Rita passed in September of 2020 while lying in Thomas’s living room. To Thomas, the cause of death was self-evident.

Rita Thomas (pictured) just days before passing away in September of 2020 (Photo courtesy of the Thomas family).

Rita Thomas (pictured) just days before passing away in September of 2020 (Photo courtesy of the Thomas family).

“My mother died from being isolated,” said Thomas. “That’s what killed her, was isolation.”

The reality is, Rita Thomas’ story of isolation is not a lone case. The Mental Health Association of Central Florida says the pandemic has had widespread psychological consequences, with isolation playing a particularly devastating role.  

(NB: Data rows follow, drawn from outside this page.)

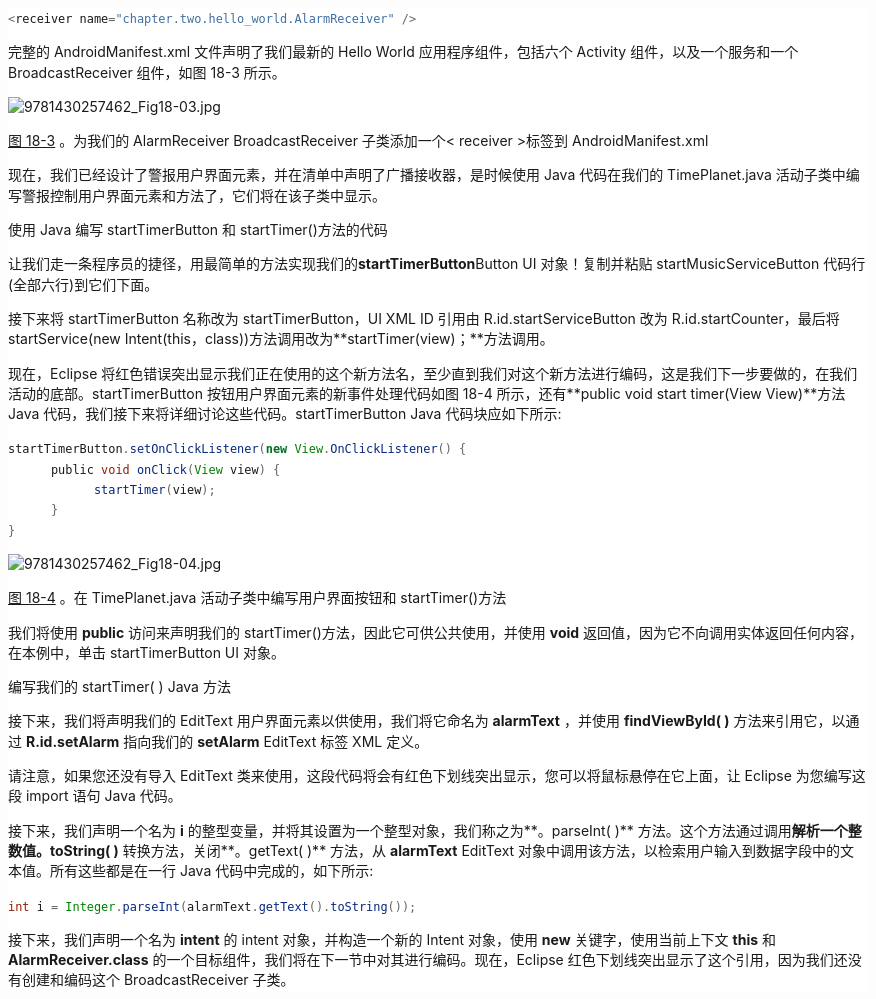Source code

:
 ```java
<receiver name="chapter.two.hello_world.AlarmReceiver" />
```

完整的 AndroidManifest.xml 文件声明了我们最新的 Hello World 应用程序组件，包括六个 Activity 组件，以及一个服务和一个 BroadcastReceiver 组件，如图 18-3 所示。

![9781430257462_Fig18-03.jpg](../Images/9781430257462_Fig18-03.jpg)

[图 18-3](#_Fig3) 。为我们的 AlarmReceiver BroadcastReceiver 子类添加一个< receiver >标签到 AndroidManifest.xml

现在，我们已经设计了警报用户界面元素，并在清单中声明了广播接收器，是时候使用 Java 代码在我们的 TimePlanet.java 活动子类中编写警报控制用户界面元素和方法了，它们将在该子类中显示。

使用 Java 编写 startTimerButton 和 startTimer()方法的代码

让我们走一条程序员的捷径，用最简单的方法实现我们的**startTimerButton**Button UI 对象！复制并粘贴 startMusicServiceButton 代码行(全部六行)到它们下面。

接下来将 startTimerButton 名称改为 startTimerButton，UI XML ID 引用由 R.id.startServiceButton 改为 R.id.startCounter，最后将 startService(new Intent(this，class))方法调用改为**startTimer(view)；**方法调用。

现在，Eclipse 将红色错误突出显示我们正在使用的这个新方法名，至少直到我们对这个新方法进行编码，这是我们下一步要做的，在我们活动的底部。startTimerButton 按钮用户界面元素的新事件处理代码如图 18-4 所示，还有**public void start timer(View View)**方法 Java 代码，我们接下来将详细讨论这些代码。startTimerButton Java 代码块应如下所示:

```java
startTimerButton.setOnClickListener(new View.OnClickListener() {
      public void onClick(View view) {
            startTimer(view);
      }
}

```

![9781430257462_Fig18-04.jpg](../Images/9781430257462_Fig18-04.jpg)

[图 18-4](#_Fig4) 。在 TimePlanet.java 活动子类中编写用户界面按钮和 startTimer()方法

我们将使用 **public** 访问来声明我们的 startTimer()方法，因此它可供公共使用，并使用 **void** 返回值，因为它不向调用实体返回任何内容，在本例中，单击 startTimerButton UI 对象。

编写我们的 startTimer( ) Java 方法

接下来，我们将声明我们的 EditText 用户界面元素以供使用，我们将它命名为 **alarmText** ，并使用 **findViewById( )** 方法来引用它，以通过 **R.id.setAlarm** 指向我们的 **setAlarm** EditText 标签 XML 定义。

请注意，如果您还没有导入 EditText 类来使用，这段代码将会有红色下划线突出显示，您可以将鼠标悬停在它上面，让 Eclipse 为您编写这段 import 语句 Java 代码。

接下来，我们声明一个名为 **i** 的整型变量，并将其设置为一个整型对象，我们称之为**。parseInt( )** 方法。这个方法通过调用**解析一个整数值。toString( )** 转换方法，关闭**。getText( )** 方法，从 **alarmText** EditText 对象中调用该方法，以检索用户输入到数据字段中的文本值。所有这些都是在一行 Java 代码中完成的，如下所示:

```java
int i = Integer.parseInt(alarmText.getText().toString());
```

接下来，我们声明一个名为 **intent** 的 intent 对象，并构造一个新的 Intent 对象，使用 **new** 关键字，使用当前上下文 **this** 和 **AlarmReceiver.class** 的一个目标组件，我们将在下一节中对其进行编码。现在，Eclipse 红色下划线突出显示了这个引用，因为我们还没有创建和编码这个 BroadcastReceiver 子类。
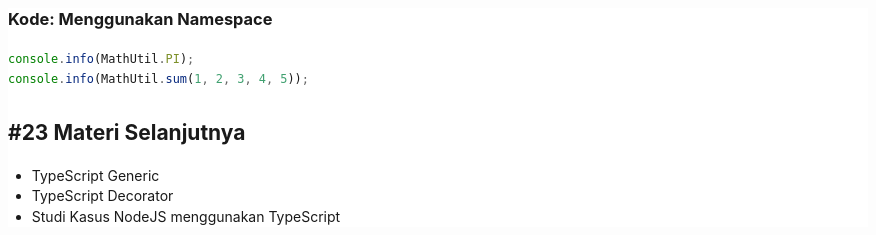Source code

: ### Kode: Menggunakan Namespace

```ts
console.info(MathUtil.PI);
console.info(MathUtil.sum(1, 2, 3, 4, 5));
```

## #23 Materi Selanjutnya

- TypeScript Generic
- TypeScript Decorator
- Studi Kasus NodeJS menggunakan TypeScript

“Even the healthiest, happiest person has been affected,” Marni Stahlman, the CEO and President told Fox News. “As human beings, we are not set up to be individuals to exist on our own island.”

Stahlman says the issue is not exclusive to the elderly. With millions of Americans still working from home, office camaraderie and socializing are missing from many adult lives. Even children, some of whom are unable to return to school in-person to see their friends, are feeling the heavy burden. 

A study released by the Henry J. Kaiser Family Foundation (KFF) in August found that 47% of adults sheltering in place say Coronavirus has had a negative impact on their mental health. The impact was deemed to be “major” in almost half of those in that group.

Stemming from that, rises in trouble eating, difficulty sleeping, and depression were reported. 40.1% of those surveyed in July attested to symptoms of anxiety and/or depressive disorder as a result of the pandemic.

Stahlman says even as the COVID-19 vaccine continues to be distributed, the mental health effects remain prevalent. 

“While we are now working to meet the medical community needs for the disease, the psychological impacts are much more far-reaching,” said Stahlman. 

With the pandemic still posing a threat, in-person counseling is effectively off the table at many facilities, and groups like the Mental Health Association of Central Florida have been operating by phone and through video calls to work with those who need help.

Stahlman, however, says the shift to virtual has yielded a surprising trade-off. On the one hand, it can be more difficult to connect with someone in need while not face-to-face, but on the other hand, it allows them to reach more people — some of whom may not have been inclined to seek help in-person before. 

“We’re really pivoting to try and find more opportunities to when the client needs us to be available, and that has opened up an opportunity for more people to get access,” explained Stahlman.

Still, Stahlman stresses that especially now, it is critically important to keep one’s friends and family close, avoid letting them become isolated, and get them help if necessary. 

Thomas chose to share Rita’s story for this exact reason. Despite her best efforts for months, she couldn’t get Rita out of isolation until it was too late. Assisted living facilities in Florida were not re-opened to the general public until October — over a month after Rita had passed. According to AARP, most facilities nationwide are now open with some level of restrictions. 

Rita Thomas (center) pictured with her grandson, Thomas McInnes (left), and granddaughter Cat McInnes (right) (Photo courtesy of the Thomas family).

Rita Thomas (center) pictured with her grandson, Thomas McInnes (left), and granddaughter Cat McInnes (right) (Photo courtesy of the Thomas family).

Thomas hopes that the public can learn from Rita’s story, and realize that being safe from COVID-19 in isolation is not at all safe. 

“Isolation is harmful to anyone who doesn’t want it, and my mother hated it,” said Thomas. “Stop saying that ‘we’re protecting them’ because you’re not.”

“We would have rather had my mother die from COVID. It was such a loss. It was such an ugly loss. It was not a pretty death. It was a sad death that never should have happened.”